The task ::
Output each record exactly, with nothing omitted.
-------- Material to process
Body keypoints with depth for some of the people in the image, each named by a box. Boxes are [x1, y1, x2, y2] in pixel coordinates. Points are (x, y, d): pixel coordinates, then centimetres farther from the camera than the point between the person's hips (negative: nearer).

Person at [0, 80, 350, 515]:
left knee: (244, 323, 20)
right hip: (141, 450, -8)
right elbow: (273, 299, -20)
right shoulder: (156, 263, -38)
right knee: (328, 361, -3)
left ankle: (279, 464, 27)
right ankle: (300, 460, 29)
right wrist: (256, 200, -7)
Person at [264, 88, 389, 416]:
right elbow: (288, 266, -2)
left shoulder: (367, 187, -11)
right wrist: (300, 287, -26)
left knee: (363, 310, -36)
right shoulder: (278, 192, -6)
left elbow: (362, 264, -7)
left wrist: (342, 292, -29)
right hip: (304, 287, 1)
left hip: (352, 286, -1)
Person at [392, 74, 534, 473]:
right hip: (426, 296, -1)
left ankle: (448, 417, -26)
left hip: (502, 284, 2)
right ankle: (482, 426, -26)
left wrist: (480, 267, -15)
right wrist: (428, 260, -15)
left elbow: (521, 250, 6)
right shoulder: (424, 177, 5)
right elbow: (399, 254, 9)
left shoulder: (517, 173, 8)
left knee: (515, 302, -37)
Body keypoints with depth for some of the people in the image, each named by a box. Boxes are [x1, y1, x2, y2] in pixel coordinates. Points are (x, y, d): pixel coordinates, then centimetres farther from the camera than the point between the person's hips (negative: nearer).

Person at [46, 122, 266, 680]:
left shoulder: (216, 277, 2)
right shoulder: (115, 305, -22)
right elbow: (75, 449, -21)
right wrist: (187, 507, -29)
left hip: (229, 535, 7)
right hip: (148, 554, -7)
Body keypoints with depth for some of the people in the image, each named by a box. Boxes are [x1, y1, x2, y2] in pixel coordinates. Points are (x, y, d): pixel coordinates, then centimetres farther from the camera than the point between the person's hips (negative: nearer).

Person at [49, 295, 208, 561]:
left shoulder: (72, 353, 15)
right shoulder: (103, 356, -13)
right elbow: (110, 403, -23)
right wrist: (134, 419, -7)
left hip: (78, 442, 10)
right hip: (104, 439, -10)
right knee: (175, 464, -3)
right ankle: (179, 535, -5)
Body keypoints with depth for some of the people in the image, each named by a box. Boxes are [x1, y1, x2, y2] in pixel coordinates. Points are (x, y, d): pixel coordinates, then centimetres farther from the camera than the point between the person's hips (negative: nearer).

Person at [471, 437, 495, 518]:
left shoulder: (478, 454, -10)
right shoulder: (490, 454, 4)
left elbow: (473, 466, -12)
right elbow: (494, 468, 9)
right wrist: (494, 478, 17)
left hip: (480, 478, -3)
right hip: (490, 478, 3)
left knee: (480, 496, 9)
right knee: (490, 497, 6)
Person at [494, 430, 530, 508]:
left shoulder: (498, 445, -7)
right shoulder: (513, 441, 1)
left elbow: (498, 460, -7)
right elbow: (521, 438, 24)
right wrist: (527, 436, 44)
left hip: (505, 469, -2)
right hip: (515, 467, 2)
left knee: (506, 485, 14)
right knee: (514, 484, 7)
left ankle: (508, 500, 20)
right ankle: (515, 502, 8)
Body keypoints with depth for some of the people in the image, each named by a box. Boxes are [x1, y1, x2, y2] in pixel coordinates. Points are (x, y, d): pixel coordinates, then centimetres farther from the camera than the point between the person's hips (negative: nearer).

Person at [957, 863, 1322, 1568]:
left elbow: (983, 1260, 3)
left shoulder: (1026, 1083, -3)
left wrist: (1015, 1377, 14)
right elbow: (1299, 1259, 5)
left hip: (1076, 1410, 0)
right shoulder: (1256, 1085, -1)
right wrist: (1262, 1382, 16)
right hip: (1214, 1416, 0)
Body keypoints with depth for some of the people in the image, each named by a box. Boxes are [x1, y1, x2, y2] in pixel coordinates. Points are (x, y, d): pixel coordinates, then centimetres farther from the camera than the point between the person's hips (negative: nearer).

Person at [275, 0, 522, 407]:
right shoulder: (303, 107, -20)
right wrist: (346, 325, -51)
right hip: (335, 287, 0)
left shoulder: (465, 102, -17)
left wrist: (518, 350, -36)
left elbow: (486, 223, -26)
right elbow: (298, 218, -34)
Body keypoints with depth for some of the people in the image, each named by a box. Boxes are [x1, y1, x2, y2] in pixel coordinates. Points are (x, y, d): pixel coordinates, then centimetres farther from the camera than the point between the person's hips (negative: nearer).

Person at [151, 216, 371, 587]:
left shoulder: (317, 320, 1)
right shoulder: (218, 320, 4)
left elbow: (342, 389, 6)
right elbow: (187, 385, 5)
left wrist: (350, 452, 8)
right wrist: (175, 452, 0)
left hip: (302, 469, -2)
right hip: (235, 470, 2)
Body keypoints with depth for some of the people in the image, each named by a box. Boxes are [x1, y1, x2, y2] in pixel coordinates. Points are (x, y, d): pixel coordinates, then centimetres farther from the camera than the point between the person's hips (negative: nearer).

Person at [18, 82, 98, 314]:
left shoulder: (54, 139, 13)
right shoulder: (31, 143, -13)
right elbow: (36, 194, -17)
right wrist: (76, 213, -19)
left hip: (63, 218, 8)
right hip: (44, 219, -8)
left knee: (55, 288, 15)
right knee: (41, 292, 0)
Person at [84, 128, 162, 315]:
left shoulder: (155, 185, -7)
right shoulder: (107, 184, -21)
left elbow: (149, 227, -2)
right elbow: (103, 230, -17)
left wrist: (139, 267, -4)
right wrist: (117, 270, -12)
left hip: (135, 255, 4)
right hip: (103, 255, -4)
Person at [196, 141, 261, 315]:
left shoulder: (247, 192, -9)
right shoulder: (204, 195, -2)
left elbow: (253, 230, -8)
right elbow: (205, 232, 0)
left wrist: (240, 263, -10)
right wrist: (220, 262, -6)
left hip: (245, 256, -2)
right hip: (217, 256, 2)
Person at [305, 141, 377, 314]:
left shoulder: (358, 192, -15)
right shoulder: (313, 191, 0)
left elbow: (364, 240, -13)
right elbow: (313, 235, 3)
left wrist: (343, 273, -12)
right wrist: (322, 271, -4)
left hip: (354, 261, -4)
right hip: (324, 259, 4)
----------------
Task result ::
Body keypoints with depth for some of the people in the image, each named by a box. Boxes are [x1, y1, x2, y2] in pixel coordinates. Points are (x, y, d): pixel coordinates, then centimetres farther from the camera than the point between the person's hips (negative: nearer).

Person at [0, 80, 350, 515]:
left knee: (244, 323, 20)
right hip: (141, 450, -8)
right elbow: (273, 299, -20)
right shoulder: (156, 263, -38)
right knee: (328, 361, -3)
left ankle: (279, 464, 27)
right ankle: (300, 460, 29)
right wrist: (256, 200, -7)
Person at [264, 88, 389, 416]:
right elbow: (288, 266, -2)
left shoulder: (367, 187, -11)
right wrist: (300, 287, -26)
left knee: (363, 310, -36)
right shoulder: (278, 192, -6)
left elbow: (362, 264, -7)
left wrist: (342, 292, -29)
right hip: (304, 287, 1)
left hip: (352, 286, -1)
Person at [392, 74, 534, 473]:
right hip: (426, 296, -1)
left ankle: (448, 417, -26)
left hip: (502, 284, 2)
right ankle: (482, 426, -26)
left wrist: (480, 267, -15)
right wrist: (428, 260, -15)
left elbow: (521, 250, 6)
right shoulder: (424, 177, 5)
right elbow: (399, 254, 9)
left shoulder: (517, 173, 8)
left knee: (515, 302, -37)
Body keypoints with depth for some of the people in the image, each named by a box. Boxes are [x1, y1, x2, y2] in pixel coordinates. Points are (x, y, d): pixel coordinates, then centimetres farther from the camera than the point between the person's hips (negative: nearer).

Person at [46, 122, 266, 680]:
left shoulder: (216, 277, 2)
right shoulder: (115, 305, -22)
right elbow: (75, 449, -21)
right wrist: (187, 507, -29)
left hip: (229, 535, 7)
right hip: (148, 554, -7)
Body keypoints with depth for some of the people in the image, each named by a box. Boxes are [x1, y1, x2, y2] in pixel coordinates. Points are (x, y, d): pixel coordinates, then centimetres farther from the camera than the point between the person's hips (negative: nearer).

Person at [49, 295, 208, 561]:
left shoulder: (72, 353, 15)
right shoulder: (103, 356, -13)
right elbow: (110, 403, -23)
right wrist: (134, 419, -7)
left hip: (78, 442, 10)
right hip: (104, 439, -10)
right knee: (175, 464, -3)
right ankle: (179, 535, -5)
Body keypoints with depth for some of the people in the image, each named by a box. Boxes are [x1, y1, x2, y2] in pixel coordinates. Points are (x, y, d): pixel coordinates, then centimetres farther from the camera than the point between the person's hips (negative: nearer).

Person at [471, 437, 495, 518]:
left shoulder: (478, 454, -10)
right shoulder: (490, 454, 4)
left elbow: (473, 466, -12)
right elbow: (494, 468, 9)
right wrist: (494, 478, 17)
left hip: (480, 478, -3)
right hip: (490, 478, 3)
left knee: (480, 496, 9)
right knee: (490, 497, 6)
Person at [494, 430, 530, 508]:
left shoulder: (498, 445, -7)
right shoulder: (513, 441, 1)
left elbow: (498, 460, -7)
right elbow: (521, 438, 24)
right wrist: (527, 436, 44)
left hip: (505, 469, -2)
right hip: (515, 467, 2)
left knee: (506, 485, 14)
right knee: (514, 484, 7)
left ankle: (508, 500, 20)
right ankle: (515, 502, 8)
Body keypoints with depth for some of the people in the image, each named by a box. Boxes are [x1, y1, x2, y2] in pixel coordinates. Points are (x, y, d): pixel coordinates, then centimetres farther from the camera than the point between the person's hips (negative: nearer).

Person at [957, 863, 1322, 1568]:
left elbow: (983, 1260, 3)
left shoulder: (1026, 1083, -3)
left wrist: (1015, 1377, 14)
right elbow: (1299, 1259, 5)
left hip: (1076, 1410, 0)
right shoulder: (1256, 1085, -1)
right wrist: (1262, 1382, 16)
right hip: (1214, 1416, 0)
Body keypoints with depth for some of the people in the image, each named by a box. Boxes are [x1, y1, x2, y2] in pixel coordinates. Points are (x, y, d): pixel coordinates, then centimetres farther from the camera than the point between the person's hips (negative: nearer).

Person at [275, 0, 522, 407]:
right shoulder: (303, 107, -20)
right wrist: (346, 325, -51)
right hip: (335, 287, 0)
left shoulder: (465, 102, -17)
left wrist: (518, 350, -36)
left elbow: (486, 223, -26)
right elbow: (298, 218, -34)
Body keypoints with depth for some of the people in the image, each named by a box. Boxes are [x1, y1, x2, y2] in pixel coordinates. Points are (x, y, d): pixel coordinates, then centimetres farther from the camera than the point between the person's hips (negative: nearer).

Person at [151, 216, 371, 587]:
left shoulder: (317, 320, 1)
right shoulder: (218, 320, 4)
left elbow: (342, 389, 6)
right elbow: (187, 385, 5)
left wrist: (350, 452, 8)
right wrist: (175, 452, 0)
left hip: (302, 469, -2)
right hip: (235, 470, 2)
Body keypoints with depth for some of the people in the image, each named by a box. Boxes are [x1, y1, x2, y2] in pixel coordinates. Points are (x, y, d): pixel coordinates, then centimetres farther from the camera than the point between the person's hips (negative: nearer).

Person at [18, 82, 98, 314]:
left shoulder: (54, 139, 13)
right shoulder: (31, 143, -13)
right elbow: (36, 194, -17)
right wrist: (76, 213, -19)
left hip: (63, 218, 8)
right hip: (44, 219, -8)
left knee: (55, 288, 15)
right knee: (41, 292, 0)
Person at [84, 128, 162, 315]:
left shoulder: (155, 185, -7)
right shoulder: (107, 184, -21)
left elbow: (149, 227, -2)
right elbow: (103, 230, -17)
left wrist: (139, 267, -4)
right wrist: (117, 270, -12)
left hip: (135, 255, 4)
right hip: (103, 255, -4)
Person at [196, 141, 261, 315]:
left shoulder: (247, 192, -9)
right shoulder: (204, 195, -2)
left elbow: (253, 230, -8)
right elbow: (205, 232, 0)
left wrist: (240, 263, -10)
right wrist: (220, 262, -6)
left hip: (245, 256, -2)
right hip: (217, 256, 2)
Person at [305, 141, 377, 314]:
left shoulder: (358, 192, -15)
right shoulder: (313, 191, 0)
left elbow: (364, 240, -13)
right elbow: (313, 235, 3)
left wrist: (343, 273, -12)
right wrist: (322, 271, -4)
left hip: (354, 261, -4)
right hip: (324, 259, 4)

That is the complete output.